Just like searching in a matrix—progress step by step, and you'll reach your goal!

"Today we solve Search In sorted Matrix"

🔍 Search in a Sorted Matrix

Problem Statement

Given an n x m matrix where every row and every column is sorted in ascending order,

determine if a target value exists in the matrix.

Example:

Matrix:

1  4  7 11  
2  5  8 12  
3  6  9 16  
10 13 14 17
Target: 5
Output: true

1️⃣ Brute Force Approach

Algorithm:

Traverse every cell in the matrix.

If a cell matches the target, return true.
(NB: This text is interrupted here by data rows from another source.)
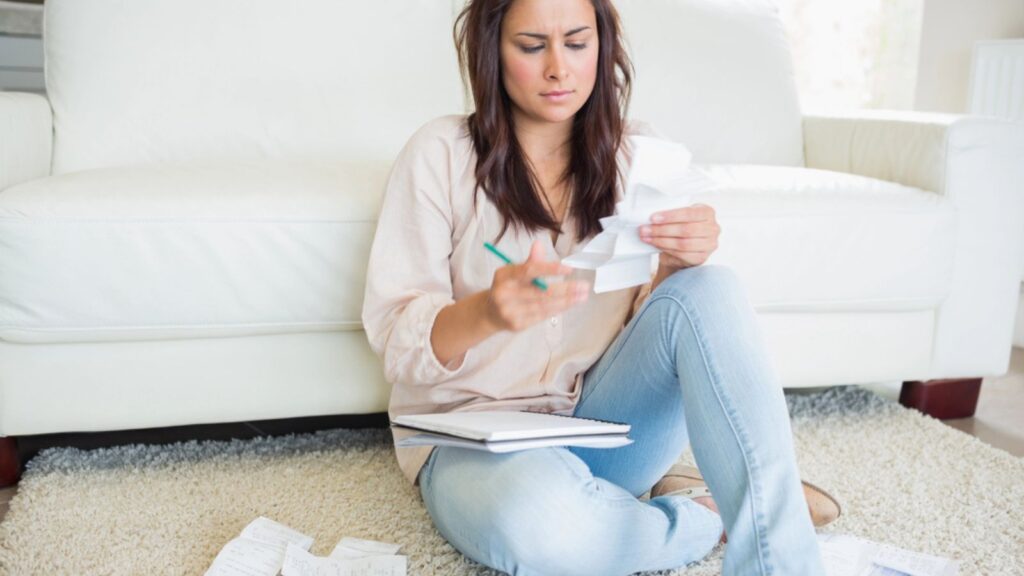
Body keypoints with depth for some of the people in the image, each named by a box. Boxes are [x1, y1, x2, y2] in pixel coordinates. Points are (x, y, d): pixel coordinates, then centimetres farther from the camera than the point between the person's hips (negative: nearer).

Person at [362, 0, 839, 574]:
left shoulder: (635, 150, 6)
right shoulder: (441, 152, -5)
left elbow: (647, 316, 2)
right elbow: (396, 340, -10)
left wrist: (679, 265, -22)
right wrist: (485, 312, -32)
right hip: (476, 429, -2)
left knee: (709, 289, -24)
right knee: (538, 523, -38)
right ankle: (711, 516, -8)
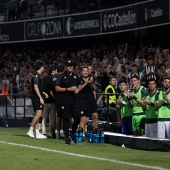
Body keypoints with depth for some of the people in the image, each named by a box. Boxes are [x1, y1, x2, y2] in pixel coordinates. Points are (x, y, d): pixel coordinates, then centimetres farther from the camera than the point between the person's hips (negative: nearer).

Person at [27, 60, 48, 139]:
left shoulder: (38, 75, 18)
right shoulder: (36, 75, -11)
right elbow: (35, 87, -19)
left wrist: (43, 93, 23)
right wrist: (40, 97, -21)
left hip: (38, 98, 10)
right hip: (37, 97, -10)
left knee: (37, 115, 7)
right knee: (38, 113, -17)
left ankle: (37, 133, 6)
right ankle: (30, 131, -17)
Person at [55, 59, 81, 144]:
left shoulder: (76, 76, 15)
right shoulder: (62, 77, -1)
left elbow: (79, 86, 27)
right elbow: (57, 88, -6)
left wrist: (78, 89, 3)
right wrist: (68, 89, -13)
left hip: (74, 101, 4)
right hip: (64, 102, -4)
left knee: (77, 118, 0)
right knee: (66, 119, -4)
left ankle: (73, 134, 22)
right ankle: (67, 137, 2)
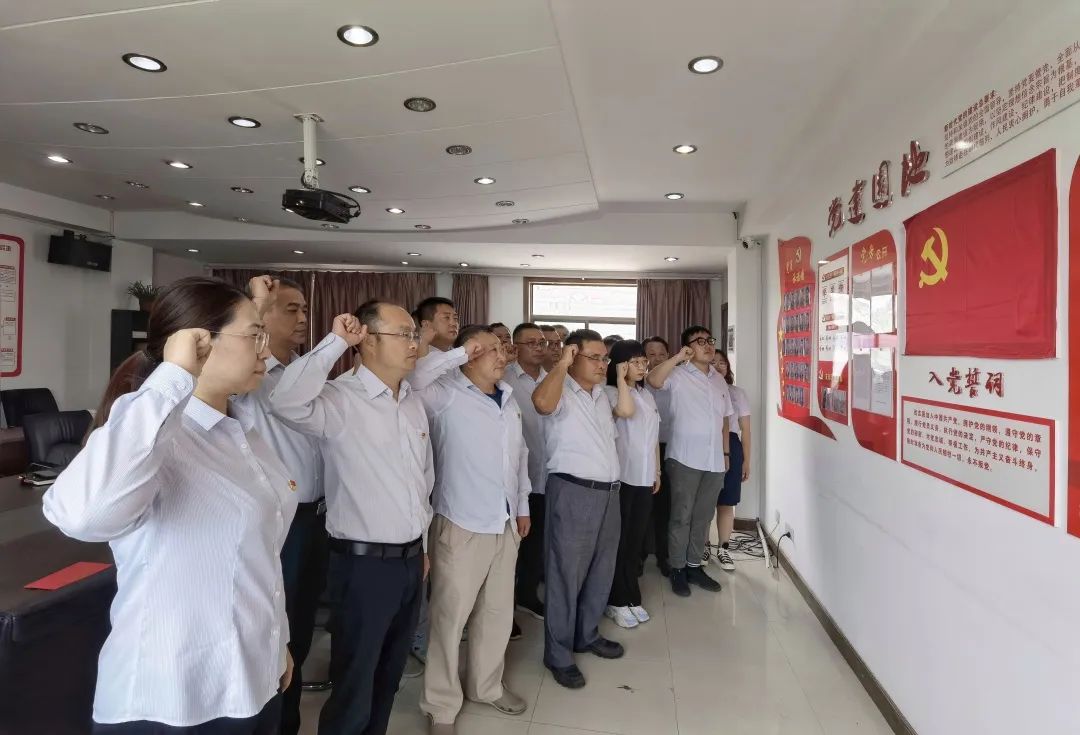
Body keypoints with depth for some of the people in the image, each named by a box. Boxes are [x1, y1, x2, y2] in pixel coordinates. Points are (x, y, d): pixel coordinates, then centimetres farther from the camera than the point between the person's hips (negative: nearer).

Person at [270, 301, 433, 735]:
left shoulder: (414, 404, 7)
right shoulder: (338, 400, -16)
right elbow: (286, 402, -38)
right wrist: (335, 342, -29)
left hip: (410, 559, 7)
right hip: (364, 563, -7)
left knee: (389, 676, 23)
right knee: (354, 685, 10)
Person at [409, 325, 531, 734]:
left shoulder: (509, 400, 10)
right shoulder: (447, 395, -12)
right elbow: (413, 376, -31)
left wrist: (522, 506, 16)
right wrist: (459, 353, -23)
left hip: (505, 524, 7)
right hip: (461, 525, -7)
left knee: (498, 611, 18)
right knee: (450, 615, 6)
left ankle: (486, 686, 38)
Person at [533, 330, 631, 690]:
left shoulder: (600, 394, 17)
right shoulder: (561, 393, -11)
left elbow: (627, 410, 21)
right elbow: (541, 402, -32)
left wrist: (620, 375, 19)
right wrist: (562, 364, -22)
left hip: (608, 491, 9)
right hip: (573, 492, -8)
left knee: (601, 570, 18)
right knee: (566, 573, 1)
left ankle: (587, 635, 35)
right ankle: (558, 654, 13)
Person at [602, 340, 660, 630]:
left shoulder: (647, 395, 13)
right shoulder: (609, 392, -8)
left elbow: (654, 437, 17)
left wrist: (657, 471, 16)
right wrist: (621, 378, -18)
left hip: (644, 477, 6)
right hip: (620, 477, -6)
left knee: (635, 540, 13)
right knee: (619, 541, 3)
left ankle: (631, 597, 24)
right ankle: (617, 601, 15)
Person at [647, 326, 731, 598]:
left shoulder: (719, 379, 14)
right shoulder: (678, 375, -6)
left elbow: (724, 419, 18)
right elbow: (653, 380, -28)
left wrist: (726, 453, 16)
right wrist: (678, 357, -27)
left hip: (714, 461, 6)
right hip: (685, 459, -6)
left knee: (703, 517, 13)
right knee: (682, 516, 3)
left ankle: (694, 566, 25)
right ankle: (677, 569, 14)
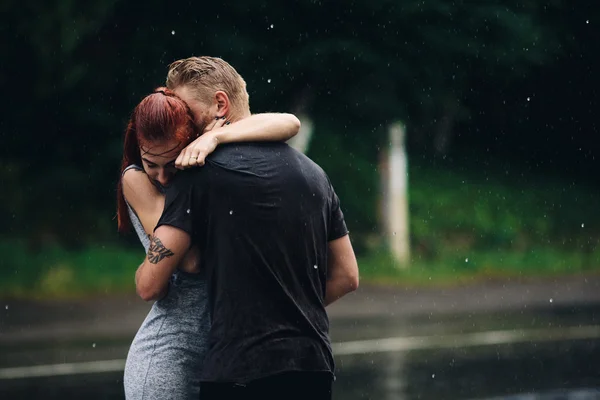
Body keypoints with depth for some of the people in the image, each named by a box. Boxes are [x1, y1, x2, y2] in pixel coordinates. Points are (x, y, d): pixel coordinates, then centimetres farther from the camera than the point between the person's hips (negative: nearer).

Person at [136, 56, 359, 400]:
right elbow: (347, 277, 17)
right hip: (314, 367, 6)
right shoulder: (312, 172, 13)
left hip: (240, 371, -6)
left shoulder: (201, 174, -7)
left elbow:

If no match is found after searching all cells, return false.

Time Complexity: O(n * m)
Space Complexity: O(1)

2️⃣ Row/Column-Wise Binary Search

Algorithm:

For each row:

Use binary search to find the target.

Stop if found, else try the next row.

Time Complexity: O(n * log m)
Space Complexity: O(1)

Staircase Search (Optimal)

Start from the top-right corner of the matrix.

At each step:

If the value equals target, return true.

If the value is greater than the target, move left (decrement column).

If the value is less than the target, move down (increment row).
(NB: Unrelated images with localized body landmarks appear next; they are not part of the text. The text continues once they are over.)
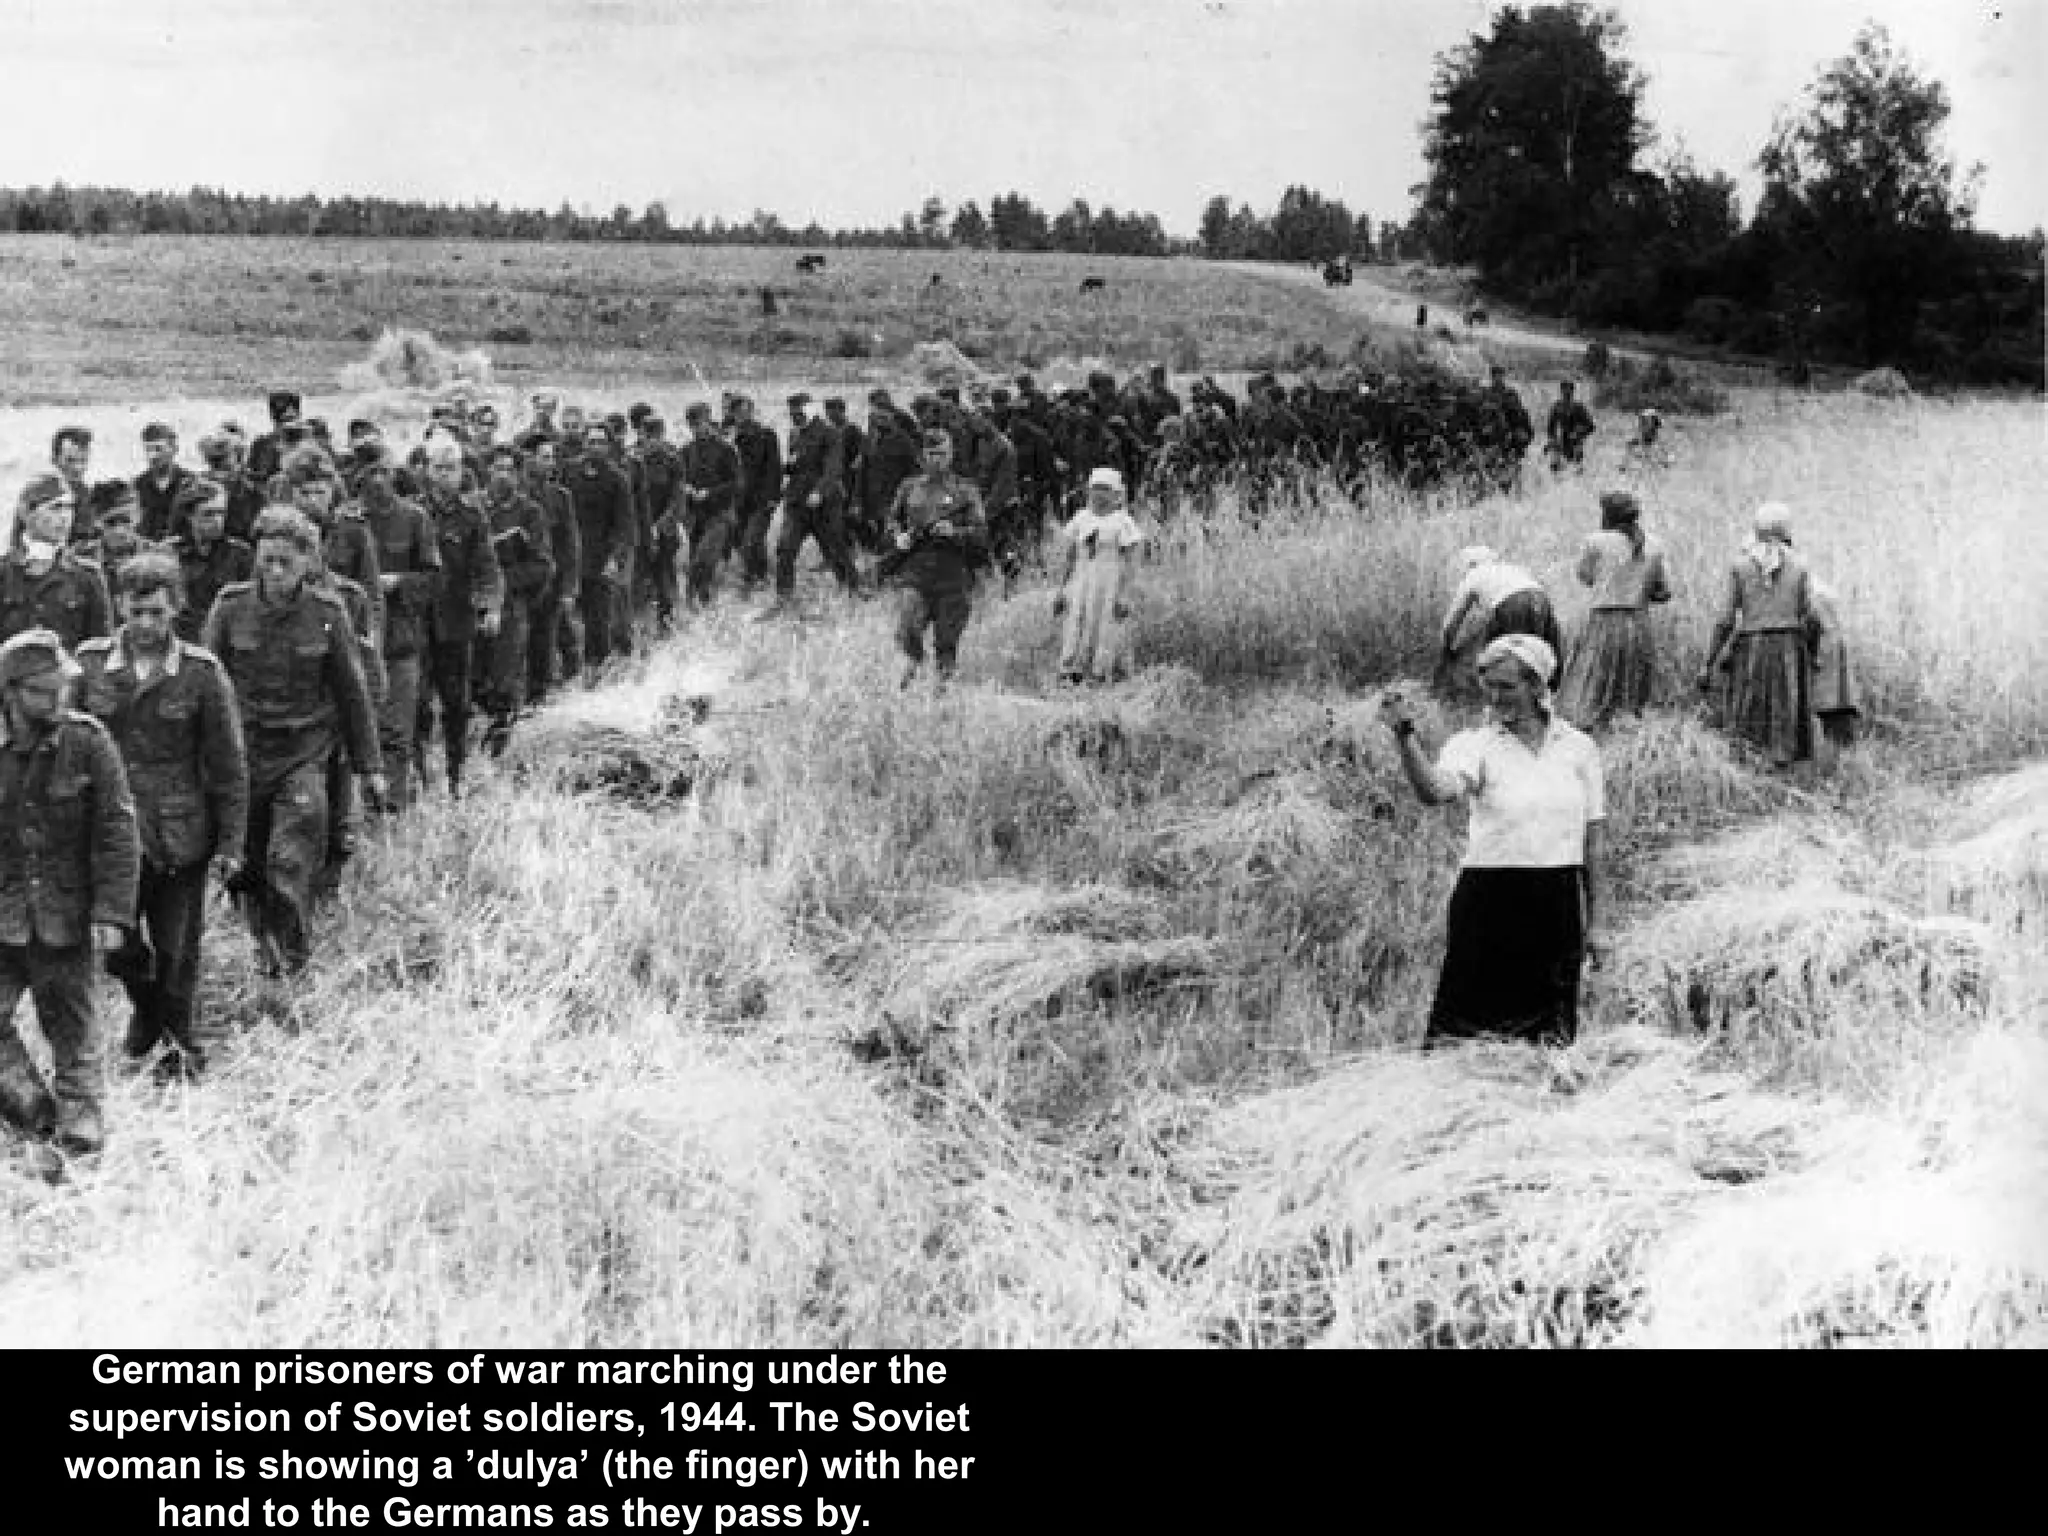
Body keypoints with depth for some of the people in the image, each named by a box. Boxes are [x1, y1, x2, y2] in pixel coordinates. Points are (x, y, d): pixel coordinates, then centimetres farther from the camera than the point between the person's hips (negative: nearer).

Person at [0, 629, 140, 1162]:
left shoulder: (88, 743, -8)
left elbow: (117, 834, -6)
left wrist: (112, 913, -11)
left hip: (65, 919, -2)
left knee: (72, 1030, 8)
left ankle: (81, 1133, 20)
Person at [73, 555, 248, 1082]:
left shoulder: (202, 673, -6)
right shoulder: (90, 664, -1)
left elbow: (228, 767, -2)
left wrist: (230, 842, -4)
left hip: (180, 838, -2)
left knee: (176, 954, 5)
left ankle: (183, 1053, 24)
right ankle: (150, 1012, 37)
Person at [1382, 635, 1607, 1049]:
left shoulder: (1578, 747, 7)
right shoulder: (1474, 745, -2)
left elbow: (1595, 836, 9)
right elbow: (1435, 790, -24)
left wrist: (1596, 922, 7)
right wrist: (1404, 734, -40)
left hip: (1558, 905, 3)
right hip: (1488, 901, -2)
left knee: (1552, 1035, 8)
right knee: (1462, 1026, -7)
Continue until you run out of matrix bounds.

Why does this work?

From the top-right, moving left guarantees smaller values (since rows are sorted), moving down guarantees larger values (since columns are sorted). Each move discards either a whole row or column, shrinking the search space efficiently.

Time Complexity: O(n + m)
Space Complexity: O(1)

🔑 Staircase Search Logic — Code in C++

bool searchMatrix(vector<vector<int>>& matrix, int target) {
    int n = matrix.size(), m = matrix[0].size();
    int i = 0, j = m - 1;
    while (i < n && j >= 0) {
        if (matrix[i][j] == target) return true;
        else if (matrix[i][j] > target) j--;
        else i++;
    }
    return false;
}

Java

boolean searchMatrix(int[][] matrix, int target) {
    int n = matrix.length, m = matrix.length;
    int i = 0, j = m - 1;
    while (i < n && j >= 0) {
        if (matrix[i][j] == target) return true;
        else if (matrix[i][j] > target) j--;
        else i++;
    }
    return false;
}

python

def searchMatrix(matrix, target):
    n, m = len(matrix), len(matrix)
    i, j = 0, m - 1
    while i < n and j >= 0:
        if matrix[i][j] == target:
            return True
        elif matrix[i][j] > target:
            j -= 1
        else:
            i += 1
    return False

Conclusion & Complexity Table

Brute Force: Checks every cell, slowest at O(n*m) time.

Row/Binary Search: Uses binary search in each row, faster at O(n*log m).

Staircase Search: Starts top-right and moves left/down, most efficient at O(n+m) time.

All methods use O(1) extra space.

Staircase Search is fastest because each step removes a whole row or column.